New York St Patrick’s Day parade ousts organiser
Management structure changed to stop John Dunleavy blocking gay groups participatings
A file photograph of gay activist displaying signs along the St Patrick’s Day parade route in New York in protest at being excluded from the annual event. Photograph: Emmanuel Dunand/AFP/Getty Images.
New York City’s St Patrick’s Day parade has overhauled its management structures to oust the organising committee’s long-standing chairman John Dunleavy who wanted to block a gay group from participating again next year.
John Lahey, president of Quinnipiac University in Connecticut, was elected chairman of St Patrick’s Day Parade Inc, the non-profit organisation that owns and manages the Fifth Avenue parade in Manhattan, at a meeting of its board of directors earlier this week.
His election, along with that of fellow parade organiser, businessman John Fitzsimons, as vice chairman, means that the two men will be in charge of organising next year’s parade.
Mr Dunleavy will remain on as chairman of the lower-ranking St Patrick’s Day Parade Committee that represents 200 affiliated groups that march every year. The newly created roles for Dr Lahey and Mr Fitzsimmons means that they are now in charge of the parade, representing the board of the company behind it.

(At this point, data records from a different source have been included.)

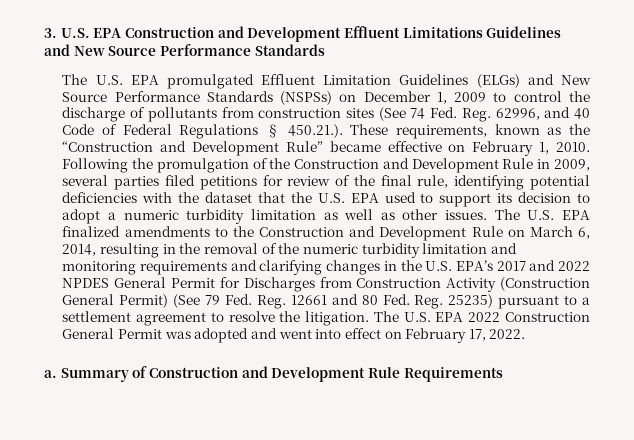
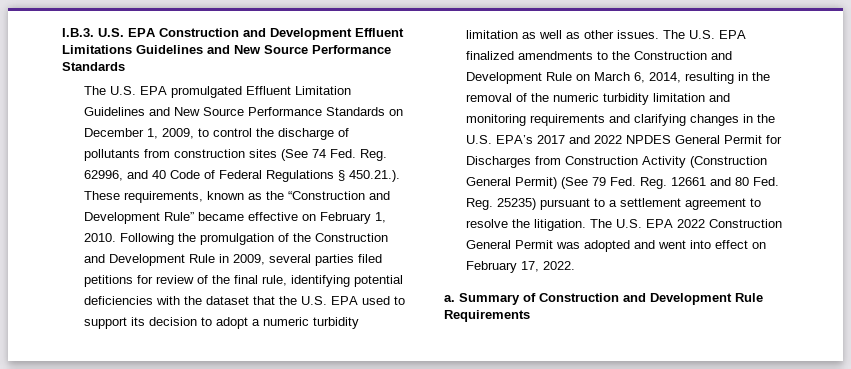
[44,28,57,38] 3. -> [62,28,94,37] I.B.3.
[476,74,591,88] [62,91,333,105] (ELGs) and New Source Performance Standards (NSPSs) -> [149,107,386,116] and New Source Performance Standards
[454,92,487,102] 2009 -> [162,128,195,139] 2009,

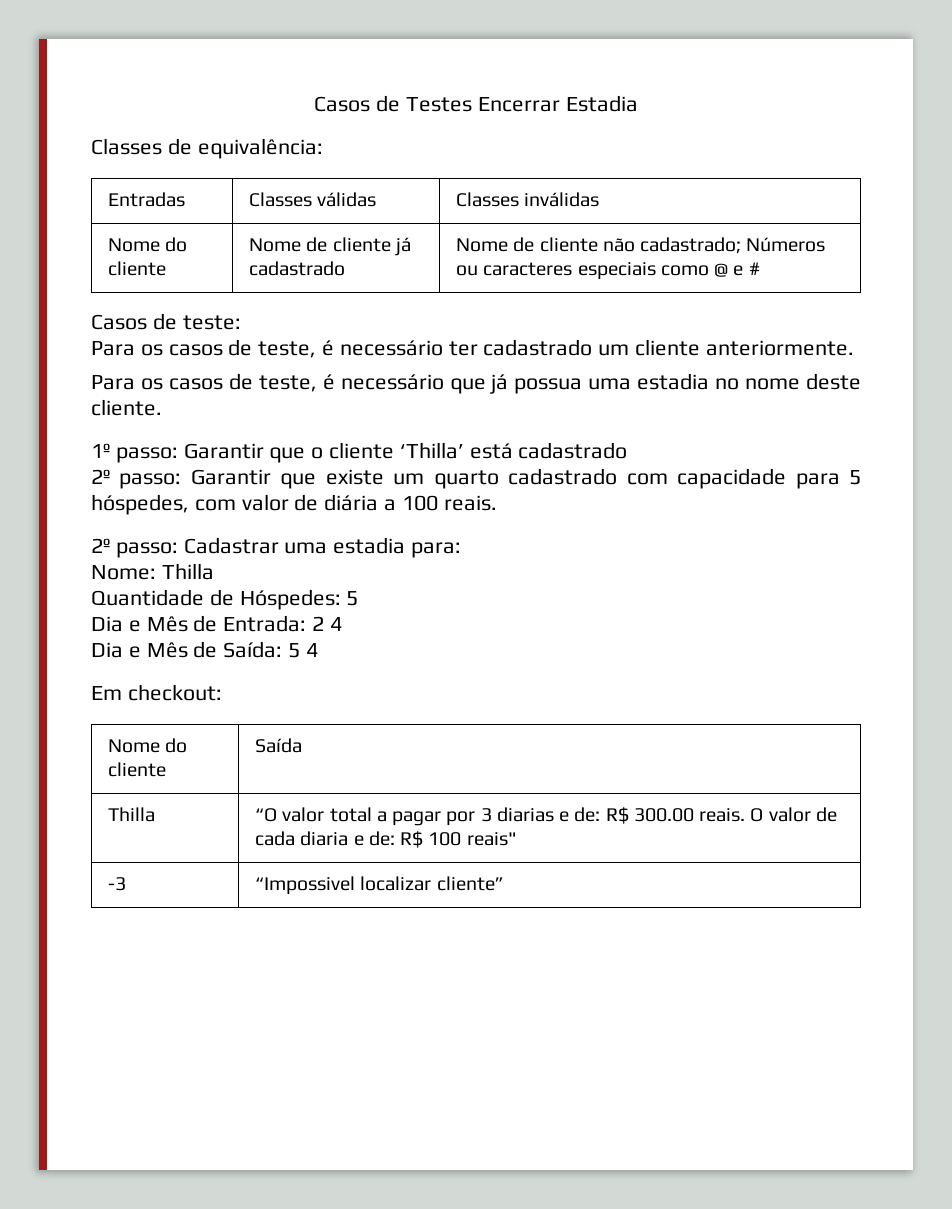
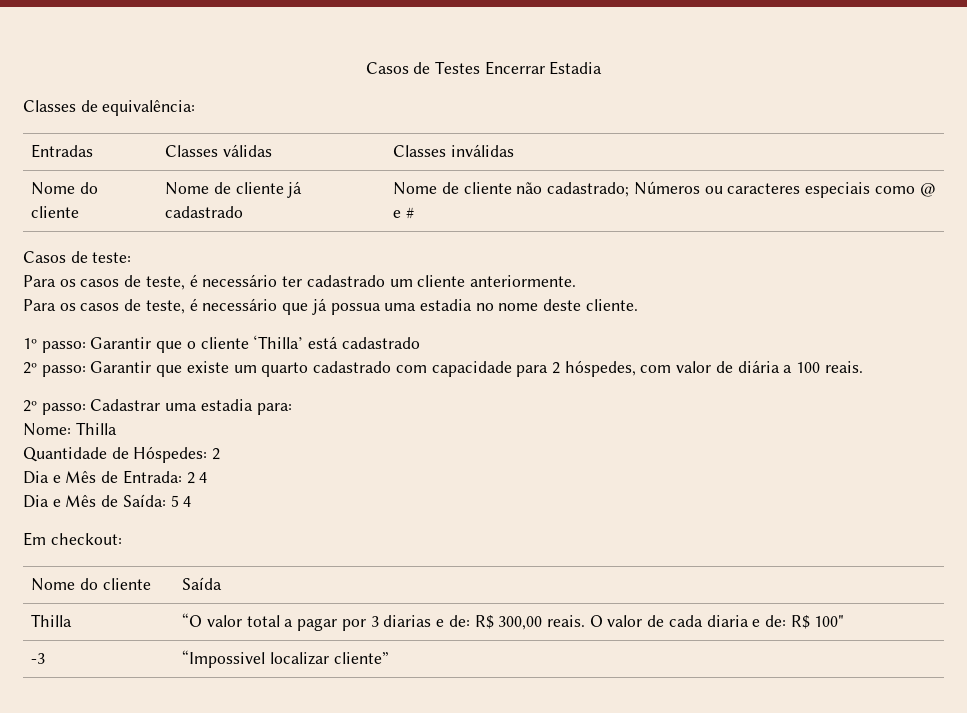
[849,470,862,485] 5 -> [551,362,560,374] 2
[346,591,359,606] 5 -> [212,448,221,460] 2
[633,808,694,822] 300.00 -> [498,616,543,630] 300,00
[428,832,517,846] 100 reais" -> [814,615,845,627] 100"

The personnel changes behind the parade - first reported by news website Irish Central - follows public comments made by Mr Dunleavy in the past two months in which he said that openly gay groups would “have a problem” gaining admittance to next year’s parade.
Mr Dunleavy had also been offering the rights to televise the parade to networks other than its long-time broadcasting partner, NBC.
The parade organisers this year ended a 20-year ban on openly gay groups marching in the popular parade by allowing NBC’s gay, bisexual and transgender group, Out@NBCUniversal, to participate.
“For reasons that are not clear to me, John Dunleavy for the last two months has been making statements about groups that might or might not march and who might or might not be televising the parade,” Dr Lahey told The Irish Times. “That was without authorisation of the board of directors and contrary to the feelings of the board of directors.”
He said he was voted chairman by the board of directors of the legal entity responsible for all aspects of the parade to prevent confusion about Mr Dunleavy’s role and the public comments he was making.
“Some people in the general public may think that he is the chairman,” he said. “We hope that this will provide clarification.”
Dr Lahey said he had been asked by the board to contact several gay groups who sought to march this year as the organisers plan to permit a second openly gay group to participate in the 2016 parade.
He has also been asked to renegotiate the television rights with NBC to broadcast next year’s parade.